***** Exercise data

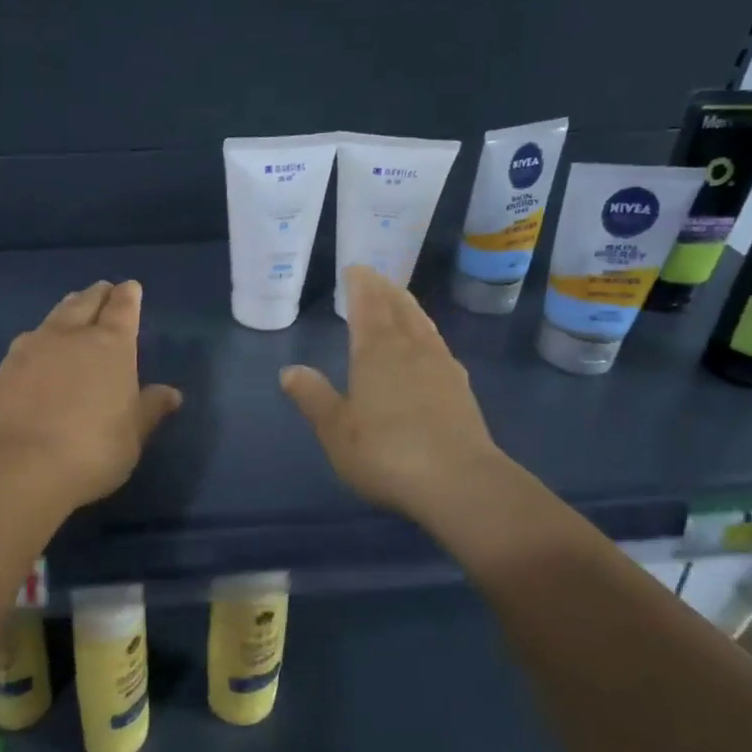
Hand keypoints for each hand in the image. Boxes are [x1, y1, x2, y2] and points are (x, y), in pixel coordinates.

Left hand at [0, 280, 182, 509]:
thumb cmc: (92, 449)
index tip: (131, 287)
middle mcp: (72, 335)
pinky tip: (39, 343)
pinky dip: (41, 335)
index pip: (123, 309)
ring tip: (73, 305)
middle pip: (87, 302)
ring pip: (55, 315)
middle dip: (98, 294)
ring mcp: (34, 347)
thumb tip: (170, 393)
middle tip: (104, 290)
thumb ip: (149, 408)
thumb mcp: (132, 435)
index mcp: (111, 345)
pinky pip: (29, 338)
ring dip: (68, 307)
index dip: (128, 296)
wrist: (20, 466)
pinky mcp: (6, 366)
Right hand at [281, 265, 508, 527]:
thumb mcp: (335, 429)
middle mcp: (411, 350)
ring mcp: (441, 368)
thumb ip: (313, 397)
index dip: (360, 286)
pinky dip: (427, 334)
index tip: (355, 269)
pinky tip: (428, 346)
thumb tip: (290, 370)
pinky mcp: (461, 391)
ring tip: (401, 300)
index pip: (367, 306)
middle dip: (385, 291)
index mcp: (376, 352)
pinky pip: (438, 346)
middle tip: (376, 277)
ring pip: (422, 326)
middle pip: (398, 309)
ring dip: (409, 308)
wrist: (459, 482)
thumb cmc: (386, 452)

**********

### Problem statement
Without any picture, return exactly the lines of the records above from the first through the line that contains "middle tip: (104, 290)".

### Your solution
Hand keypoints for each hand in the image. Boxes are [x1, y1, x2, y2] and points are (x, y), in pixel coordinates.

Left hand at [0, 280, 182, 509]:
thumb cmc: (92, 449)
index tip: (131, 287)
middle mcp: (72, 335)
pinky tip: (39, 343)
pinky dip: (41, 335)
index pip: (123, 309)
ring tip: (73, 305)
middle pip: (87, 302)
ring pip: (55, 315)
middle dip: (98, 294)
ring mcp: (34, 347)
thumb tip: (170, 393)
middle tip: (104, 290)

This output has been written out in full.